Helwys’ journey from wealthy origins to dying in Newgate Prison (put there by King James of the King James Version of the Bible because he dared claim that King James was not the true head of the church), all in the name of what he believed, was of special meaning to me as it shows that as a Baptist my beginnings did not start the night I walked into a Baptist church and accepted Christ, but rather with people who literally gave up their lives so that I can hold to Baptist beliefs.
Beliefs such as autonomy of the local church, the freedom to connect with God directly without an intermediary, the freedom to interpret the Bible as the Holy Spirit leads, the desire to fight for religious freedom, and even the deep understanding that we are a non-creedal tradition (not holding to or signing any type of creed as authoritative for Christian faith or practice).
I’ve also come to appreciate the Baptist tradition’s deep calling to serve others.
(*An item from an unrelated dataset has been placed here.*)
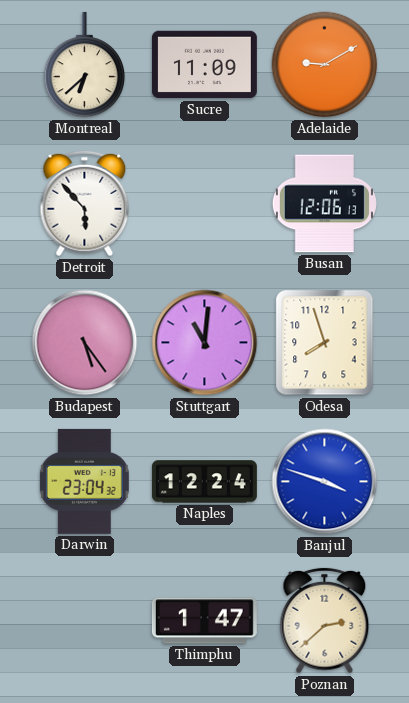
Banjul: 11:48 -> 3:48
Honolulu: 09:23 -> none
From Adoniram Judson to William Carey to Lottie Moon, the Baptist tradition is full of those who gave everything to share the message of Christ with others. These tenets of the Baptist tradition along with those of religious freedom, soul freedom, and a deep reliance on the Bible are all important reasons why I will always be a Baptist at heart, no matter where God may call me.
I can’t say that I agree with every Baptist movement or denomination out there but I can appreciate the deep tradition we all have in common.
There is no way to express how thankful I am for the Baptist churches that have taken a chance on me over the years. From the churches that helped me grow from a new Christian to a congregational leader to those who have affirmed my call to ministry as I’ve served over the last fifteen years, there is no way to put into words my gratitude. I will always find myself deeply indebted to every one of those Baptist congregations who welcomed me into their community and allowed me to discover what kind of Christian and minister God has called and continues to call here in Benson, me to “be.”
I am also grateful for my Baptist Divinity schools and how they have afforded me the opportunity to explore my theological beliefs and discover who I am as a follower of Christ and how my own personal theology fits into the way I live out my call to share the Gospel with the world. Of course, I can’t say that I have it all figured out or that my theology is not changing, but I can say, with certainty, that I am stronger theologically thanks to my time as a Divinity School student.
As a Baptist-affiliated with the Cooperative Baptist Fellowship, I am thankful to be able to experience a tradition that celebrates a person’s call to ministry, man or woman, and ordains them to serve God in that calling. This “Fellowship” is also one that is uniting churches, fighting hunger, making strides in religious freedom for all and transforming communities through the love of Christ around the world. I am truly thankful for its presence in my life and ministry.
The Baptist tradition is in my blood, it is a part of who I am. For the ways this tradition has helped me connect with the Gospel of Christ and for all of these other reasons, I am happily and deeply thankful to be a Baptist this Thanksgiving week!